▶ **Instruction**
Print every line of the items below, keeping each one word for word.

▶ **Data for processing**

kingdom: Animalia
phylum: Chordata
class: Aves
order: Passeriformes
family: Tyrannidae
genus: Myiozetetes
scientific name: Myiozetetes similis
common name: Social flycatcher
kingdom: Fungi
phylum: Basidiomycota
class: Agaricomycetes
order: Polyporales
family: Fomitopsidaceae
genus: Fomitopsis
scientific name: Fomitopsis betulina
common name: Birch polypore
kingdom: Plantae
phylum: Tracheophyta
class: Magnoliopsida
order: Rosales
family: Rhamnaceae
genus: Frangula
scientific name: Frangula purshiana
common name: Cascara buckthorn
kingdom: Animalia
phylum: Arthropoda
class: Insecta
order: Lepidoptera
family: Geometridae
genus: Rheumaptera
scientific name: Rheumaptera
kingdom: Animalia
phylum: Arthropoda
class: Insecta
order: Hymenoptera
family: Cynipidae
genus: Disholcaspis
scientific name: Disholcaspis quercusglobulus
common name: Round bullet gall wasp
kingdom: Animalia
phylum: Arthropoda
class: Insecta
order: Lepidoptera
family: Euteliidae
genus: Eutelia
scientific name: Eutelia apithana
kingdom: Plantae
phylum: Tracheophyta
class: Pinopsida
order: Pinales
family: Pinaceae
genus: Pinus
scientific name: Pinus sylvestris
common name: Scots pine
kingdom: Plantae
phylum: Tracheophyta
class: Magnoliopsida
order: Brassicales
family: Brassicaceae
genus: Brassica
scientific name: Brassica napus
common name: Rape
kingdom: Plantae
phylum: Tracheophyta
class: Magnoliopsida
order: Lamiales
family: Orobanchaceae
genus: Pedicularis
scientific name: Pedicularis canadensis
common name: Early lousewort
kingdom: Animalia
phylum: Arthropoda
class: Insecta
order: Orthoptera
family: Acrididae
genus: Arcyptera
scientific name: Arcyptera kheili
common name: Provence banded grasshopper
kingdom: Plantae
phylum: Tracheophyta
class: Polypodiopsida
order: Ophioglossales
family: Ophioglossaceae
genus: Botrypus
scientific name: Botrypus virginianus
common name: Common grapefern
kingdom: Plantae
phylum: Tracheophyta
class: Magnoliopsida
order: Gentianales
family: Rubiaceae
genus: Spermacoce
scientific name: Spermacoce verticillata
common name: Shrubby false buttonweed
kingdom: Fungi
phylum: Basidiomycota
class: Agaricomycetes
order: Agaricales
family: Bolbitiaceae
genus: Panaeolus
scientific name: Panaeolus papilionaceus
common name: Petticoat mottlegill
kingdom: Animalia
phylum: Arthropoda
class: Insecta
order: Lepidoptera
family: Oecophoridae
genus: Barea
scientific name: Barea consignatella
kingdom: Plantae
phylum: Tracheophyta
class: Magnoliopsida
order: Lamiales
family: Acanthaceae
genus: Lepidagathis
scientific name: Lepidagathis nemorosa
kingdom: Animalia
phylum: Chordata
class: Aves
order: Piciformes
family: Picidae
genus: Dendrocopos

▶ **Result of the task**
kingdom: Animalia
phylum: Chordata
class: Aves
order: Passeriformes
family: Tyrannidae
genus: Myiozetetes
scientific name: Myiozetetes similis
common name: Social flycatcher
kingdom: Fungi
phylum: Basidiomycota
class: Agaricomycetes
order: Polyporales
family: Fomitopsidaceae
genus: Fomitopsis
scientific name: Fomitopsis betulina
common name: Birch polypore
kingdom: Plantae
phylum: Tracheophyta
class: Magnoliopsida
order: Rosales
family: Rhamnaceae
genus: Frangula
scientific name: Frangula purshiana
common name: Cascara buckthorn
kingdom: Animalia
phylum: Arthropoda
class: Insecta
order: Lepidoptera
family: Geometridae
genus: Rheumaptera
scientific name: Rheumaptera
kingdom: Animalia
phylum: Arthropoda
class: Insecta
order: Hymenoptera
family: Cynipidae
genus: Disholcaspis
scientific name: Disholcaspis quercusglobulus
common name: Round bullet gall wasp
kingdom: Animalia
phylum: Arthropoda
class: Insecta
order: Lepidoptera
family: Euteliidae
genus: Eutelia
scientific name: Eutelia apithana
kingdom: Plantae
phylum: Tracheophyta
class: Pinopsida
order: Pinales
family: Pinaceae
genus: Pinus
scientific name: Pinus sylvestris
common name: Scots pine
kingdom: Plantae
phylum: Tracheophyta
class: Magnoliopsida
order: Brassicales
family: Brassicaceae
genus: Brassica
scientific name: Brassica napus
common name: Rape
kingdom: Plantae
phylum: Tracheophyta
class: Magnoliopsida
order: Lamiales
family: Orobanchaceae
genus: Pedicularis
scientific name: Pedicularis canadensis
common name: Early lousewort
kingdom: Animalia
phylum: Arthropoda
class: Insecta
order: Orthoptera
family: Acrididae
genus: Arcyptera
scientific name: Arcyptera kheili
common name: Provence banded grasshopper
kingdom: Plantae
phylum: Tracheophyta
class: Polypodiopsida
order: Ophioglossales
family: Ophioglossaceae
genus: Botrypus
scientific name: Botrypus virginianus
common name: Common grapefern
kingdom: Plantae
phylum: Tracheophyta
class: Magnoliopsida
order: Gentianales
family: Rubiaceae
genus: Spermacoce
scientific name: Spermacoce verticillata
common name: Shrubby false buttonweed
kingdom: Fungi
phylum: Basidiomycota
class: Agaricomycetes
order: Agaricales
family: Bolbitiaceae
genus: Panaeolus
scientific name: Panaeolus papilionaceus
common name: Petticoat mottlegill
kingdom: Animalia
phylum: Arthropoda
class: Insecta
order: Lepidoptera
family: Oecophoridae
genus: Barea
scientific name: Barea consignatella
kingdom: Plantae
phylum: Tracheophyta
class: Magnoliopsida
order: Lamiales
family: Acanthaceae
genus: Lepidagathis
scientific name: Lepidagathis nemorosa
kingdom: Animalia
phylum: Chordata
class: Aves
order: Piciformes
family: Picidae
genus: Dendrocopos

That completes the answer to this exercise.